VCE, the joint venture among VMware, Cisco, and EMC, took the opportunity to highlight new feature enhancements to its Vblock architecture through integration with EMC's VPLEX, which federates storage across multiple locations. VCE also support EMC's Avamar, Data Domain, and RecoverPoint products, all of which overlap somewhat in functionality, meaning Vblock customers can choose the data protection suite that fits a particular application's needs.

Given that the products are tested and supported by VCE, if there's a problem, there's one call to make. That's exactly what VCE CEO Michael Capellas says differentiates VCE from competitors' private cloud offerings. "You should not confuse individual components which come from a single company with integration," he explained at EMC World. "Other reference architectures tell you how to build it. Just because you bought a reference architecture doesn't mean that you have integrated products. If you have a problem, you call VCE and we take ownership."

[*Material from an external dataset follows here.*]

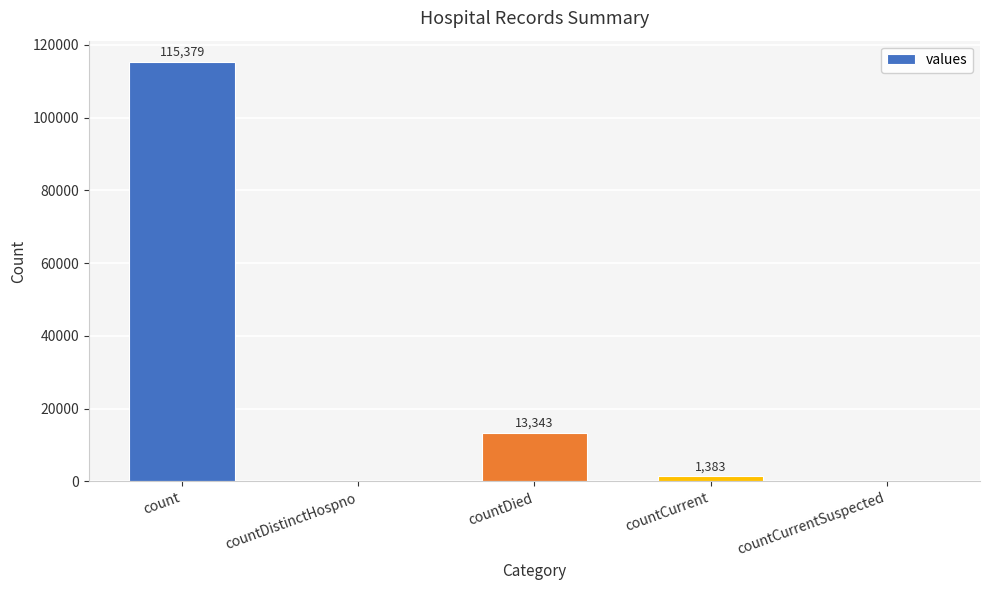

At which label does the data first exceed 1383?

count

I got a chance to sit down with Eric Herzog, SVP for product management and marketing of the unified storage division at EMC, who was excited about flash storage and the possibilities that tiering offers organizations. By utilizing an average of 5% of a storage system as flash, the array can offer two to three times better performance using flash. Traditionally, adding more I/Ops meant adding more disks to an array, and the progression was largely linear. Flash can substantially increase performance without adding more disks. That means less power draw, and less space to hold the drives.

He said the biggest hurdle he sees is educating storage admins both in organizations and EMC's channel partners that, even though flash drives are far more expensive per unit than disk drives, to achieve equivalent performance, judicious use of flash plus disk can significantly reduce the overall system cost because you need far fewer disks. I suspect you'll be hearing a lot more about flash from EMC in the coming year.